Uluru (Ayers Rock), Australia
"Travel makes one modest, you see what a tiny place you occupy in the world." Gustave Flaubert
I expected Uluru to be one of those tourist sites you look at for five minutes and you’re done. As it turned out, after two days I still found a peaceful joy in staring at it. It may be a rock but the landscape and colours bring it alive in a way that’s difficult to describe.
Uluru is a sacred Aboriginal and UNESCO world heritage site. Formerly known as Ayers Rock it has reverted to its Aboriginal name in line with a growing recognition of the Aboriginal heritage and land rights in Australia. It’s a special place and fortunately the development around the park has been discreet so as not to take away from the experience.
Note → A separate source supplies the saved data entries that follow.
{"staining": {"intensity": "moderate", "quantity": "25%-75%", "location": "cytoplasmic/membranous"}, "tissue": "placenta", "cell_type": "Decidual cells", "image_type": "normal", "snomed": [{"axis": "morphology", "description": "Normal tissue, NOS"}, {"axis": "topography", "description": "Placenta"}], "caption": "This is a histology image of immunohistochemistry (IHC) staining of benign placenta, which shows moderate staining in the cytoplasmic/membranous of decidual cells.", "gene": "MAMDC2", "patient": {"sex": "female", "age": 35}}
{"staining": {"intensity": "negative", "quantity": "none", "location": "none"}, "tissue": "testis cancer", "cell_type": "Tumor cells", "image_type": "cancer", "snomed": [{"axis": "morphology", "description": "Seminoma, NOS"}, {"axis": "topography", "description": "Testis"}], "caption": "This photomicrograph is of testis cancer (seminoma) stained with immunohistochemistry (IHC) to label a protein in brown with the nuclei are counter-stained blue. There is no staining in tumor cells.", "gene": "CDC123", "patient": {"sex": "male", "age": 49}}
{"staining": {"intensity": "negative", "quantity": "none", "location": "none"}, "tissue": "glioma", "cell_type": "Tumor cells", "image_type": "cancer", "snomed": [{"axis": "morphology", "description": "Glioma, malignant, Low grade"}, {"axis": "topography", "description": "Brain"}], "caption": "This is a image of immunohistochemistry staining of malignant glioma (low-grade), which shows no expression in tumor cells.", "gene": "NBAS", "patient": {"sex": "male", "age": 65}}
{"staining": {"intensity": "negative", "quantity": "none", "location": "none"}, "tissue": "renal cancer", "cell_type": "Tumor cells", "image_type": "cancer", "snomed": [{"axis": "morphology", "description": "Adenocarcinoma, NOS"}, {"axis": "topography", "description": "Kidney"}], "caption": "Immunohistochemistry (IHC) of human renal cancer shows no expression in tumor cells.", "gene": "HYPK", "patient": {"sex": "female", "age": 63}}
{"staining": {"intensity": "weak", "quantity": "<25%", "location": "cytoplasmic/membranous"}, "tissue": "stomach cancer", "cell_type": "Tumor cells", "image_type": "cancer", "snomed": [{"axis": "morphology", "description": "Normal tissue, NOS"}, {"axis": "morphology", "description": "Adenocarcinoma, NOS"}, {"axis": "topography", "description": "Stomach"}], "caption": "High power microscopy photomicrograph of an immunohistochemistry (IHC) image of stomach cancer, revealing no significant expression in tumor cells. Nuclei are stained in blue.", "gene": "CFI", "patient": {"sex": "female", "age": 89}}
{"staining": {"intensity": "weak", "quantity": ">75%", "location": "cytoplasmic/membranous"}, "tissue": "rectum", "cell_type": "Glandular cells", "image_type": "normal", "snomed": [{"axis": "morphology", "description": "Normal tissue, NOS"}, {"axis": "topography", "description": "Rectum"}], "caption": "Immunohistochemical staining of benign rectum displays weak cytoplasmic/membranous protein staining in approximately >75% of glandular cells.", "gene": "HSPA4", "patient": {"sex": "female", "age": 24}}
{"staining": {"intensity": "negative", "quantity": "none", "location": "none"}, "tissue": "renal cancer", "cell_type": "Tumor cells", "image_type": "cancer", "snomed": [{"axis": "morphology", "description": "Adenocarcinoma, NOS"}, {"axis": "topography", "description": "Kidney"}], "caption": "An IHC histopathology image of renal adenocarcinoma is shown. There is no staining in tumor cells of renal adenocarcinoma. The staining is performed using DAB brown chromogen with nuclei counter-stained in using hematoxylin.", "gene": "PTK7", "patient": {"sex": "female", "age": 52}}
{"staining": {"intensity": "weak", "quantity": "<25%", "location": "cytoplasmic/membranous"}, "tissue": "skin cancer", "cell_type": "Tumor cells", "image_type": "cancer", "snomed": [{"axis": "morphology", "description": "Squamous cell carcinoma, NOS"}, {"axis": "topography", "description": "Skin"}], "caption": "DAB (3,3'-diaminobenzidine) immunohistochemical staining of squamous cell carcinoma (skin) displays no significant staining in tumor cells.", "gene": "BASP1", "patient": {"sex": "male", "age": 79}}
The 208 mile journey to Uluru from Alice Springs is as much as feast for the eyes as the rock itself. No shopping malls or housing estates, just miles and miles of deep red sand and sparse green shrubs, all set against blue skies. Nature, space, clean air.
Walking around the base of Uluru is a humbling experience, at 1000 feet high and with a circumference of nearly 6 miles I felt tiny next to it. Up close the deep orange colour contrasts beautifully against the surrounding trees and shrubs. Yet another example of the dramatic colours Australia’s natural environment has to offer.
The famous colour change really is the highlight of a visit to Kata Tjuta National Park. There are several viewing areas at a suitable distance to take in the whole rock, where you can make yourself comfortable on a wooden bench surrounded by bush and alongside campers BBQing their dinner.